Case ID: nc-app_28/html/0346-01.html
Source: Caselaw Access Project
Author: {"author": "CLARK, Judge.", "license": "Public Domain", "url": "https://static.case.law/"}
Date Created: 2024-08-24T03:29:51.129683

STATE OF NORTH CAROLINA v. THEODORE ROOSEVELT FREEMAN
    No. 756SC678
    (Filed 7 January 1976)
    Forgery § 2— uttering forged check — aiding and abetting — sufficiency of evidence
    Evidence was sufficient to be submitted to the jury in a prosecution for forgery and uttering a forged check where such evidence tended to show that defendant aided and abetted another in the perpetration of the crime.
    Appeal by defendant from Tillery, Judge. Judgment entered 16 April 1975 in Superior Court, Hertford County. Heard in the Court of Appeals 19 November 1975.
    Defendant was charged with forgery and uttering a forged check in violation of G.S. 14-119. The jury found defendant not guilty of forgery and guilty of uttering a forged check in the sum of $85.00 and from a judgment imposing imprisonment, defendant appeals.

Recorded data
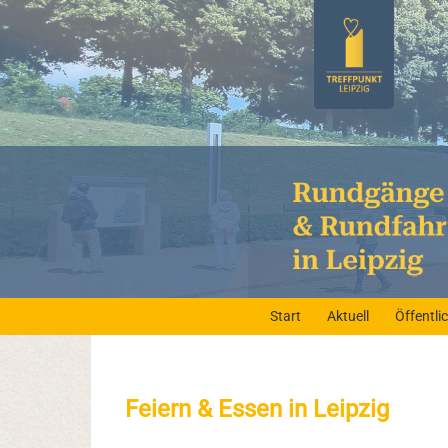
Start
Aktuell
Öffentl
Feiern & Essen in Leipzig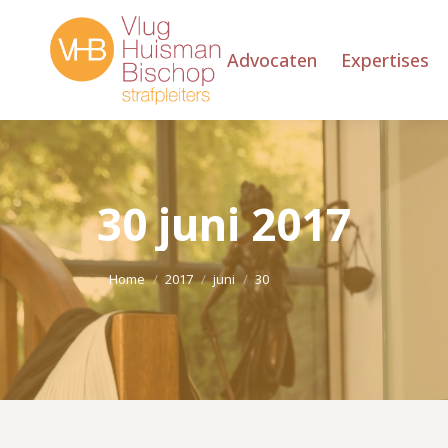
Advocaten
Expertises
30 juni 2017
Je bent hier:
Home
2017
juni
30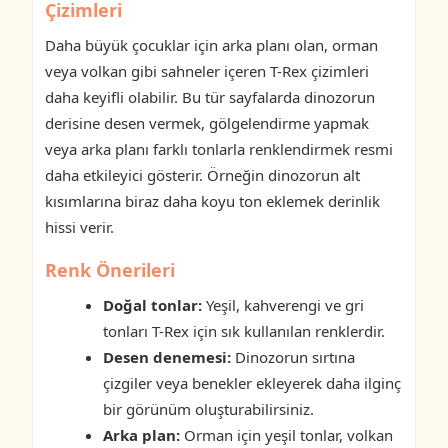
Çizimleri
Daha büyük çocuklar için arka planı olan, orman
veya volkan gibi sahneler içeren T-Rex çizimleri
daha keyifli olabilir. Bu tür sayfalarda dinozorun
derisine desen vermek, gölgelendirme yapmak
veya arka planı farklı tonlarla renklendirmek resmi
daha etkileyici gösterir. Örneğin dinozorun alt
kısımlarına biraz daha koyu ton eklemek derinlik
hissi verir.
Renk Önerileri
Doğal tonlar:
Yeşil, kahverengi ve gri
tonları T-Rex için sık kullanılan renklerdir.
Desen denemesi:
Dinozorun sırtına
çizgiler veya benekler ekleyerek daha ilginç
bir görünüm oluşturabilirsiniz.
Arka plan:
Orman için yeşil tonlar, volkan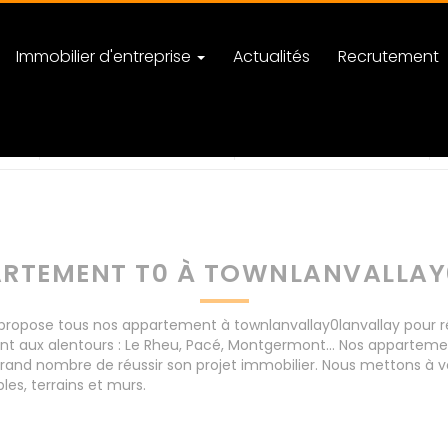
Immobilier d'entreprise
Actualités
Recrutement
lanvallay
nombre de pièces
ARTEMENT T0 À TOWNLANVALLAY
opose tous nos appartement à townlanvallay0lanvallay pour réus
t aux alentours : Le Rheu, Pacé, Montgermont... Nos apparteme
rand nombre de réussir son projet immobilier. Nous mettons à vo
s, terrains et murs.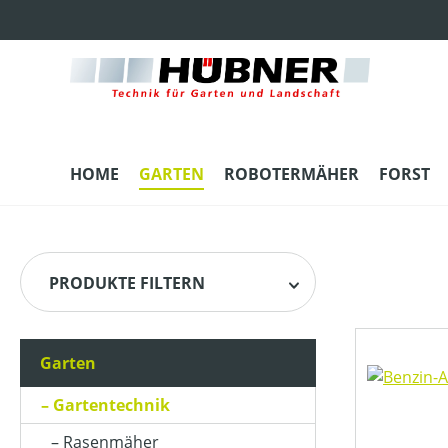
m Hauptinhalt springen
Zur Suche springen
Zur Hauptnavigation springen
HOME
GARTEN
ROBOTERMÄHER
FORST
PRODUKTE FILTERN
Garten
HERSTELLER
Gartentechnik
ARBEITSBREITE (IN CM)
Rasenmäher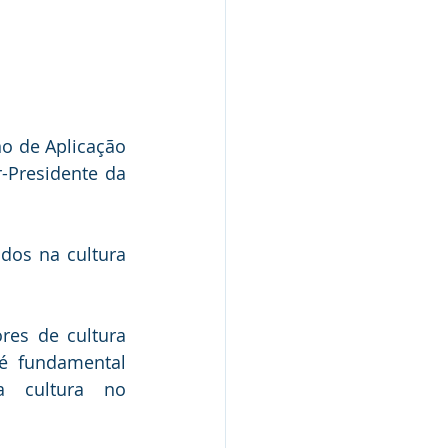
o de Aplicação 
-Presidente da 
os na cultura 
res de cultura 
 fundamental 
 cultura no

WORK REQUEST
In the Freeman forgery case, why did the court find the evidence sufficient to go to the jury? Answer in one to three sentences.

SOLUTION BELOW
The evidence was sufficient to go to the jury on the charges of forgery and uttering a forged check because it tended to show that the defendant aided and abetted another person in committing the crime.